══ RECORDS FOR THIS EXERCISE ══

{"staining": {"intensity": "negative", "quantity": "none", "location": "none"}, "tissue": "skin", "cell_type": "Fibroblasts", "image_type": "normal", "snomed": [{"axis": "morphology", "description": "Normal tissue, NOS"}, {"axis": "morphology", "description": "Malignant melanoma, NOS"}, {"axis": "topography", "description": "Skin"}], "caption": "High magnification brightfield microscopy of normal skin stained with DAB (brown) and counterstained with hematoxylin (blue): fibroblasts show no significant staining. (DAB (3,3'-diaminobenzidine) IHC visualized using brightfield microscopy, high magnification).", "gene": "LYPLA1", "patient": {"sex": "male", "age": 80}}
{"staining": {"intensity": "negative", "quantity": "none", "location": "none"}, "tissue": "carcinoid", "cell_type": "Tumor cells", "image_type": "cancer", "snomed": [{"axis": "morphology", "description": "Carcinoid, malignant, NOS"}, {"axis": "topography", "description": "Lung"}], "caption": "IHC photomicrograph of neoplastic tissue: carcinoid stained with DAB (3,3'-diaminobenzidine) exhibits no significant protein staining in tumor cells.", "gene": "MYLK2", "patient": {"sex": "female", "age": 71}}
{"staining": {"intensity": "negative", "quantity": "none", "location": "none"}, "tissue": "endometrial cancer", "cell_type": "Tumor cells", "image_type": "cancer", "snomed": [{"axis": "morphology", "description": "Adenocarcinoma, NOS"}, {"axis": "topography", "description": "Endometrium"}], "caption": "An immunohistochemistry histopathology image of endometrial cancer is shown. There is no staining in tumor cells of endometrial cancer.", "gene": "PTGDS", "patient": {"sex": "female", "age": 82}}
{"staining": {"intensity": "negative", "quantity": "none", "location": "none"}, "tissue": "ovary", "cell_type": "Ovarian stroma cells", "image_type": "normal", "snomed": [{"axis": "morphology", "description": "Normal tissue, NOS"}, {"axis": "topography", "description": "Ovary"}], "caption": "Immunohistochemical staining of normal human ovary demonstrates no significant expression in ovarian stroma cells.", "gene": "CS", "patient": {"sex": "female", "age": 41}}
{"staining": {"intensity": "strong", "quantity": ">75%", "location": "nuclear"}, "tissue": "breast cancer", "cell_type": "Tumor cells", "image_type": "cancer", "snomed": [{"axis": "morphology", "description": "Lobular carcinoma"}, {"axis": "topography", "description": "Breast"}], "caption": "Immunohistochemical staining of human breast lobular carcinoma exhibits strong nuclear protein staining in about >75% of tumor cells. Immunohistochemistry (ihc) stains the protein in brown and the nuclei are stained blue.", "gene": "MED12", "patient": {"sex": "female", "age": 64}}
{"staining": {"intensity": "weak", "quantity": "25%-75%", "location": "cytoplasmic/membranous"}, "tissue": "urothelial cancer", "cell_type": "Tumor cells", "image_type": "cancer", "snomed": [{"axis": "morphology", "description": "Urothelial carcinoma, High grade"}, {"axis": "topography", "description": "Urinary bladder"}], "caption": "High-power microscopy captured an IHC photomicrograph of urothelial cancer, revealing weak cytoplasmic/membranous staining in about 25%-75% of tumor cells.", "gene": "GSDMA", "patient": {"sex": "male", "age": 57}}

═══

** ASSIGNMENT **
Extract each entry in full and write it down exactly.

** TASK ANSWER **
{"staining": {"intensity": "negative", "quantity": "none", "location": "none"}, "tissue": "skin", "cell_type": "Fibroblasts", "image_type": "normal", "snomed": [{"axis": "morphology", "description": "Normal tissue, NOS"}, {"axis": "morphology", "description": "Malignant melanoma, NOS"}, {"axis": "topography", "description": "Skin"}], "caption": "High magnification brightfield microscopy of normal skin stained with DAB (brown) and counterstained with hematoxylin (blue): fibroblasts show no significant staining. (DAB (3,3'-diaminobenzidine) IHC visualized using brightfield microscopy, high magnification).", "gene": "LYPLA1", "patient": {"sex": "male", "age": 80}}
{"staining": {"intensity": "negative", "quantity": "none", "location": "none"}, "tissue": "carcinoid", "cell_type": "Tumor cells", "image_type": "cancer", "snomed": [{"axis": "morphology", "description": "Carcinoid, malignant, NOS"}, {"axis": "topography", "description": "Lung"}], "caption": "IHC photomicrograph of neoplastic tissue: carcinoid stained with DAB (3,3'-diaminobenzidine) exhibits no significant protein staining in tumor cells.", "gene": "MYLK2", "patient": {"sex": "female", "age": 71}}
{"staining": {"intensity": "negative", "quantity": "none", "location": "none"}, "tissue": "endometrial cancer", "cell_type": "Tumor cells", "image_type": "cancer", "snomed": [{"axis": "morphology", "description": "Adenocarcinoma, NOS"}, {"axis": "topography", "description": "Endometrium"}], "caption": "An immunohistochemistry histopathology image of endometrial cancer is shown. There is no staining in tumor cells of endometrial cancer.", "gene": "PTGDS", "patient": {"sex": "female", "age": 82}}
{"staining": {"intensity": "negative", "quantity": "none", "location": "none"}, "tissue": "ovary", "cell_type": "Ovarian stroma cells", "image_type": "normal", "snomed": [{"axis": "morphology", "description": "Normal tissue, NOS"}, {"axis": "topography", "description": "Ovary"}], "caption": "Immunohistochemical staining of normal human ovary demonstrates no significant expression in ovarian stroma cells.", "gene": "CS", "patient": {"sex": "female", "age": 41}}
{"staining": {"intensity": "strong", "quantity": ">75%", "location": "nuclear"}, "tissue": "breast cancer", "cell_type": "Tumor cells", "image_type": "cancer", "snomed": [{"axis": "morphology", "description": "Lobular carcinoma"}, {"axis": "topography", "description": "Breast"}], "caption": "Immunohistochemical staining of human breast lobular carcinoma exhibits strong nuclear protein staining in about >75% of tumor cells. Immunohistochemistry (ihc) stains the protein in brown and the nuclei are stained blue.", "gene": "MED12", "patient": {"sex": "female", "age": 64}}
{"staining": {"intensity": "weak", "quantity": "25%-75%", "location": "cytoplasmic/membranous"}, "tissue": "urothelial cancer", "cell_type": "Tumor cells", "image_type": "cancer", "snomed": [{"axis": "morphology", "description": "Urothelial carcinoma, High grade"}, {"axis": "topography", "description": "Urinary bladder"}], "caption": "High-power microscopy captured an IHC photomicrograph of urothelial cancer, revealing weak cytoplasmic/membranous staining in about 25%-75% of tumor cells.", "gene": "GSDMA", "patient": {"sex": "male", "age": 57}}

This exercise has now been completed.